WP10 provides an assessment of the aggregate monetary value of the informal care provided to older adults in France. In this study conducted with Quitterie Roquebert (Université de Strasbourg), we additionally answer the following question: Are nursing home residents more likely to receive informal care than older adults in the community because both populations have different characteristics, and/or because the determinants of informal care receipt differ at home versus in nursing homes? We show that both channels are equally relevant empirically. In the aggregate, informal care for people in the community remains quantitatively dominant because nursing home residents represent a limited proportion of all older adults with care needs and they receive less hours of informal care on average. The study is publicly available as a working paper.

Finally, WP11 investigates into options for the financing of long-term care that have been recently developing in the Netherlands. These options aim at encouraging ageing-in-place. Has this goal been achieved? Have these care options played a role in the sustained development of private nursing homes? How can they contribute to or challenge the equity in access to long-term care and in its financing in the Netherlands? Th aim of WP11 is to describe these options and show how they are being used by older adults, based on aggregate statistics as well as individual-level data.

What are the main scientific contributions and policy implications?

The project extends the scientific literature, in the following main ways: it sheds light on the role of out-of-pocket payments and informal care in nursing home entry decisions. Evidence on their role mainly comes from the United States, whose health care system differs radically from those of European countries. Recall bias in the timing of admissions is eliminated thanks to the use of administrative data; those additionally allow to map out the use of substitute home care and potential health effects (WP1/2 and WP8). The project provides a quantitative assessment of informal care receipt by nursing home residents, which had been left aside by the economic literature. Compared with studies from other fields, the project relies on a representative and high-quality survey that minimizes the risk of selection biases (WP9 and WP10). By gathering and making openly accessible dedicated information on co-payments on long-term care in the Netherlands, the project can facilitate further research (WP1/2). The description of novel options for the financing of long-term care (WP11) intended to a non-Dutch audience may foster interest for comparative, international research.

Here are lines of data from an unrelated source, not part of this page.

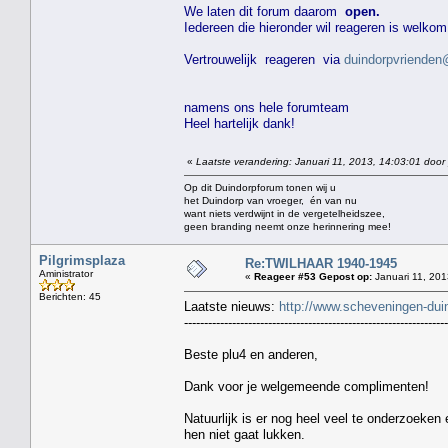
We laten dit forum daarom
open.
Iedereen die hieronder wil reageren is welkom
Vertrouwelijk reageren via
duindorpvrienden@
namens ons hele forumteam
Heel hartelijk dank!
«
Laatste verandering: Januari 11, 2013, 14:03:01 door
Op dit Duindorpforum tonen wij u
het Duindorp van vroeger, én van nu
want niets verdwijnt in de vergetelheidszee,
geen branding neemt onze herinnering mee!
Pilgrimsplaza
Re:TWILHAAR 1940-1945
Aministrator
«
Reageer #53 Gepost op:
Januari 11, 201
Berichten: 45
Laatste nieuws:
http://www.scheveningen-du
------------------------------------------------------------------
Beste plu4 en anderen,
Dank voor je welgemeende complimenten!
Natuurlijk is er nog heel veel te onderzoeken
hen niet gaat lukken.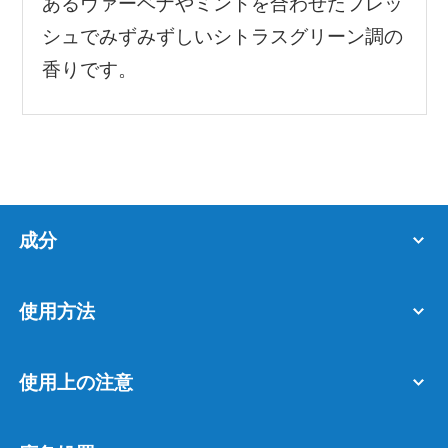
あるヴァーベナやミントを合わせたフレッ
シュでみずみずしいシトラスグリーン調の
香りです。
成分
使用方法
使用上の注意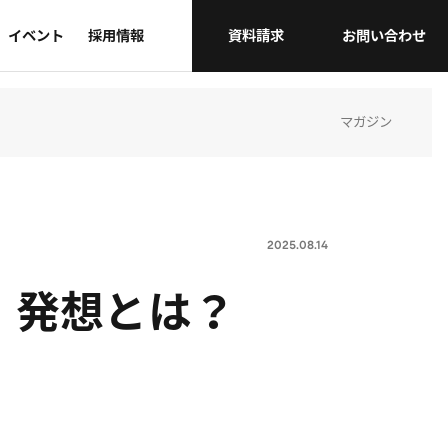
イベント
採用情報
資料請求
お問い合わせ
マガジン
会社概要
タウンホールミーティング
表彰式・アワード
2025.08.14
グループ・事業部間連携
」発想とは？
その他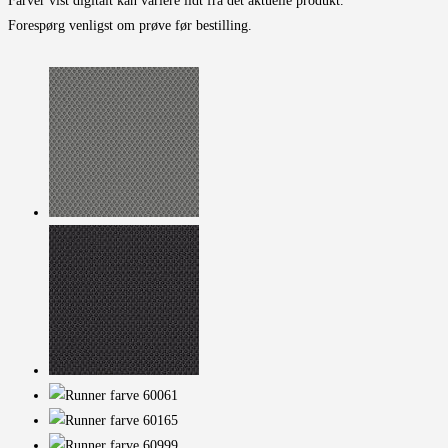
Farver vist digitalt kan variere lidt fra det aktuelle produkt.
Forespørg venligst om prøve før bestilling.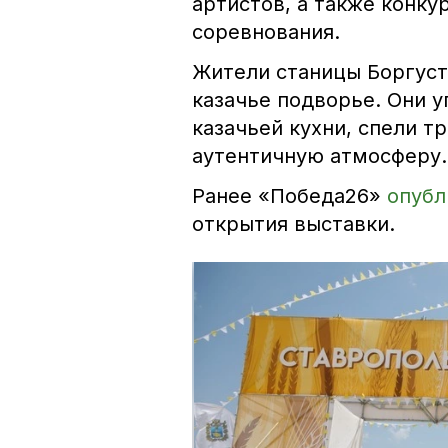
артистов, а также конку
соревнования.
Жители станицы Боргуст
казачье подворье. Они 
казачьей кухни, спели т
аутентичную атмосферу.
Ранее «Победа26»
опубл
открытия выставки.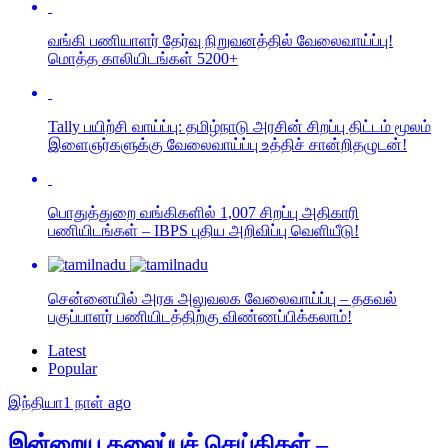
வங்கி பணியாளர் தேர்வு நிறுவனத்தில் வேலைவாய்ப்பு!
மொத்த காலியிடங்கள் 5200+
Tally பயிற்சி வாய்ப்பு: தமிழ்நாடு அரசின் சிறப்பு திட்டம் மூலம்
இளைஞர்களுக்கு வேலைவாய்ப்பு உத்திச் சான்றிதழுடன்!
பொதுத்துறை வங்கிகளில் 1,007 சிறப்பு அதிகாரி
பணியிடங்கள் – IBPS புதிய அறிவிப்பு வெளியீடு!
சென்னையில் அரசு அலுவலக வேலைவாய்ப்பு – தகவல்
பகுப்பாளர் பணியிடத்திற்கு விண்ணப்பிக்கலாம்!
Latest
Popular
இந்தியா
1 நாள் ago
இன்றைய தலைப்புச் செய்திகள் –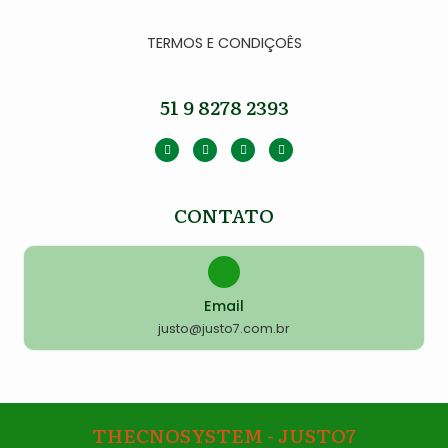
TERMOS E CONDIÇOÊS
51 9 8278 2393
CONTATO
Email
justo@justo7.com.br
THECNOSYSTEM - JUSTO7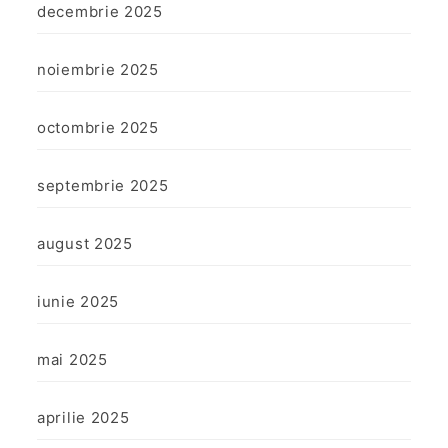
decembrie 2025
noiembrie 2025
octombrie 2025
septembrie 2025
august 2025
iunie 2025
mai 2025
aprilie 2025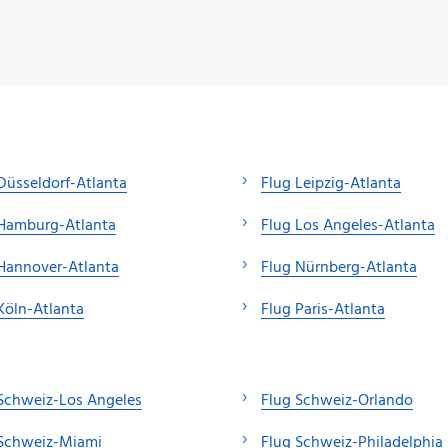
Düsseldorf-Atlanta
Flug Leipzig-Atlanta
 Hamburg-Atlanta
Flug Los Angeles-Atlanta
Hannover-Atlanta
Flug Nürnberg-Atlanta
Köln-Atlanta
Flug Paris-Atlanta
Schweiz-Los Angeles
Flug Schweiz-Orlando
 Schweiz-Miami
Flug Schweiz-Philadelphia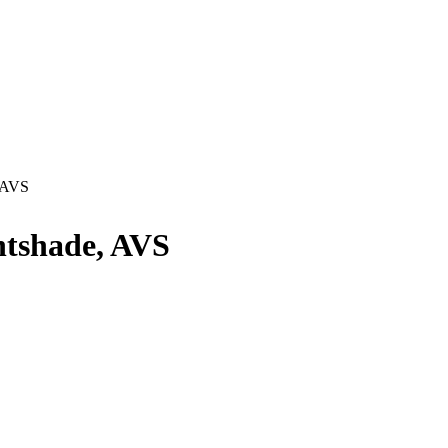
 AVS
tshade, AVS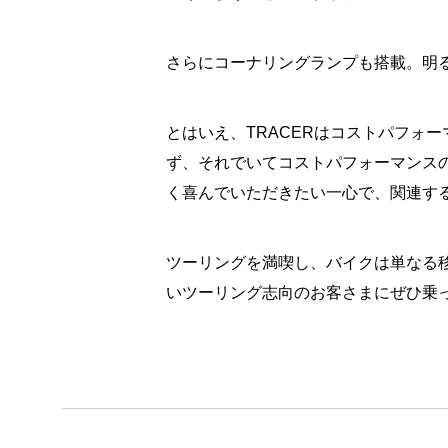
さらにコーナリングランプも搭載。明
とはいえ、TRACERはコストパフォ
ず、それでいてコストパフォーマンス
く喜んでいただきたい一心で、関連す
ツーリングを満喫し、バイクは単なる
いツーリング志向のお客さまにぜひ乗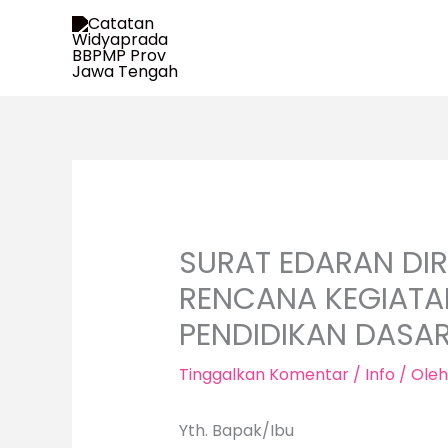
Lewati
ke
konten
SURAT EDARAN DI
RENCANA KEGIATA
PENDIDIKAN DASA
Tinggalkan Komentar
/
Info
/ Ole
Yth. Bapak/Ibu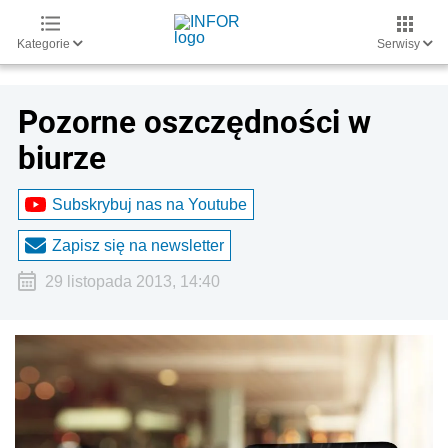
Kategorie
Serwisy
Pozorne oszczędności w
biurze
Subskrybuj nas na Youtube
Zapisz się na newsletter
29 listopada 2013, 14:40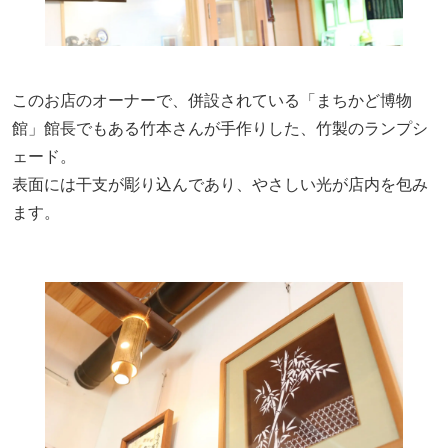
このお店のオーナーで、併設されている「まちかど博物
館」館長でもある竹本さんが手作りした、竹製のランプシ
ェード。
表面には干支が彫り込んであり、やさしい光が店内を包み
ます。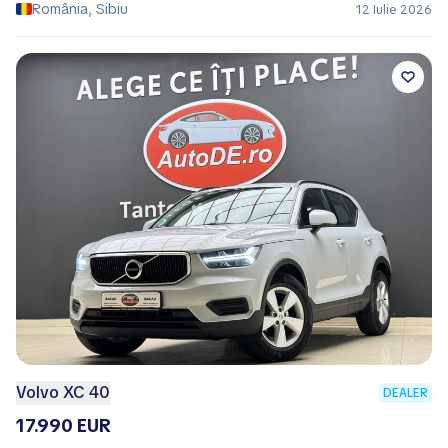
România, Sibiu
12 Iulie 2026
Volvo XC 40
DEALER
17.990 EUR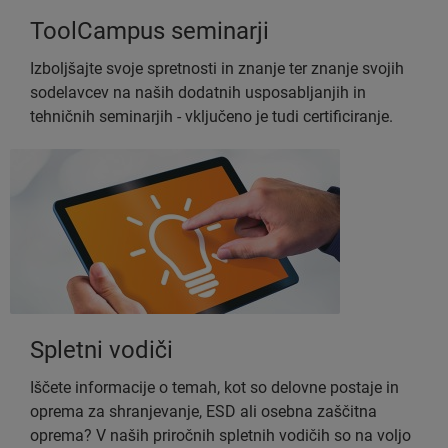
ToolCampus seminarji
Izboljšajte svoje spretnosti in znanje ter znanje svojih
sodelavcev na naših dodatnih usposabljanjih in
tehničnih seminarjih - vključeno je tudi certificiranje.
Spletni vodiči
Iščete informacije o temah, kot so delovne postaje in
oprema za shranjevanje, ESD ali osebna zaščitna
oprema? V naših priročnih spletnih vodičih so na voljo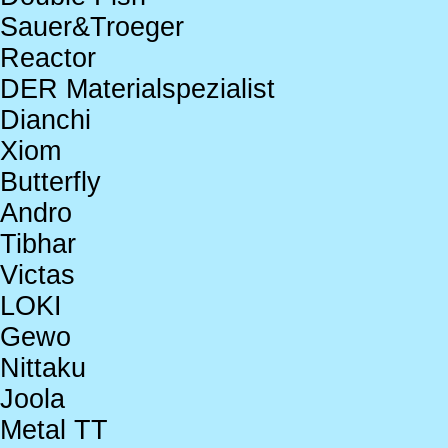
Sauer&Troeger
Reactor
DER Materialspezialist
Dianchi
Xiom
Butterfly
Andro
Tibhar
Victas
LOKI
Gewo
Nittaku
Joola
Metal TT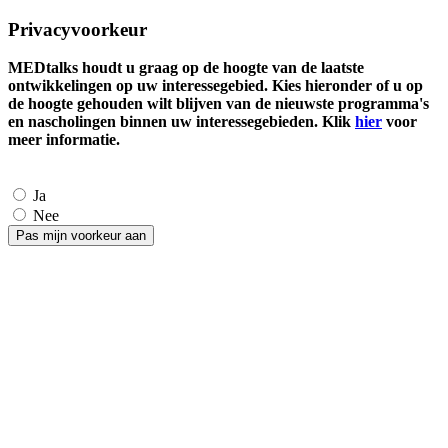
Privacyvoorkeur
MEDtalks houdt u graag op de hoogte van de laatste
ontwikkelingen op uw interessegebied. Kies hieronder of u op
de hoogte gehouden wilt blijven van de nieuwste programma's
en nascholingen binnen uw interessegebieden. Klik
hier
voor
meer informatie.
Ja
Nee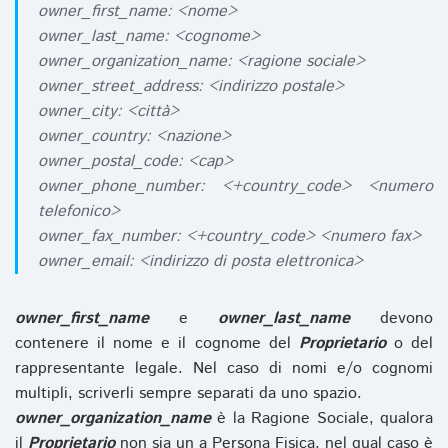
owner_first_name: <nome>
owner_last_name: <cognome>
owner_organization_name: <ragione sociale>
owner_street_address: <indirizzo postale>
owner_city: <città>
owner_country: <nazione>
owner_postal_code: <cap>
owner_phone_number: <+country_code> <numero
telefonico>
owner_fax_number: <+country_code> <numero fax>
owner_email: <indirizzo di posta elettronica>
owner_first_name
e
owner_last_name
devono
contenere il nome e il cognome del
Proprietario
o del
rappresentante legale. Nel caso di nomi e/o cognomi
multipli, scriverli sempre separati da uno spazio.
owner_organization_name
è la Ragione Sociale, qualora
il
Proprietario
non sia un a Persona Fisica, nel qual caso è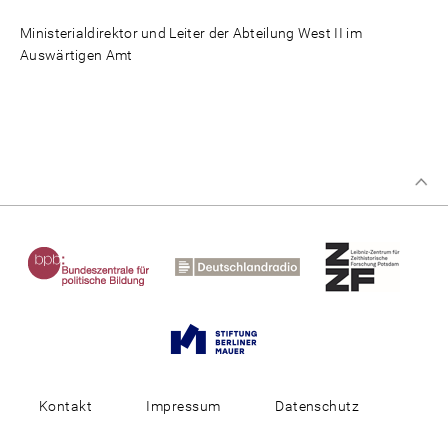
Ministerialdirektor und Leiter der Abteilung West II im
Auswärtigen Amt
Kontakt
Impressum
Datenschutz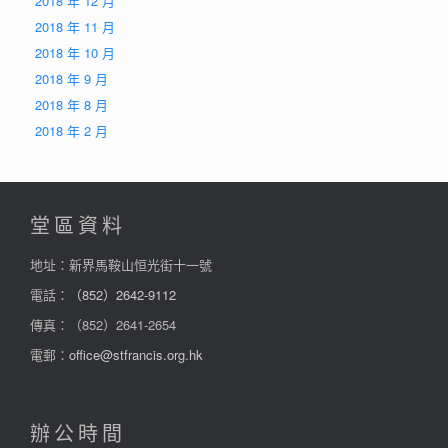
2018 年 12 月
2018 年 11 月
2018 年 10 月
2018 年 9 月
2018 年 8 月
2018 年 2 月
堂區資料
地址：新界馬鞍山恒光街十一號
電話：
（852）2642-9112
傳真：（852）2641-2654
電郵：
office@stfrancis.org.hk
辦公時間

The project delivers a set of policy implications. When designing cost-sharing rules for long-term care systems, policy makers should not only look at budgetary savings but also aim at minimizing welfare losses. A cap on lifetime co-payments would limit the associated financial risk while preserving the incentive to postpone an admission (WP1/2). Flexible options for the financing of long-term care prove necessary to bridge the gap between intensive care provided in nursing homes and less comprehensive and lighter care delivered at home. The options that have been developing along these lines in the Netherlands may however fuel the growth of fully private residential care admissions and may have unwarranted consequences on equity in access to care and in its financing (WP11). Promoting informal care systematically cannot be expected to systematically result in lower institutionalization rate and care costs. Still, informal support can well be welfare-enhancing: a timely admission may come along with benefits in terms of well-being and survival that may outweigh additional costs (WP8). Loss of informal care due to visiting restrictions may negatively affect the wellbeing of nursing home residents and lead to adverse health effects. Policymakers should factor in the role of informal caregivers when assessing the benefits and costs of visiting restrictions in nursing homes (WP9). Ignoring nursing homes leads to underestimate the aggregate value of informal care provided to older adults in France by 5%. When informal care is taken into account, households are found to bear 80% of LTC costs (WP10).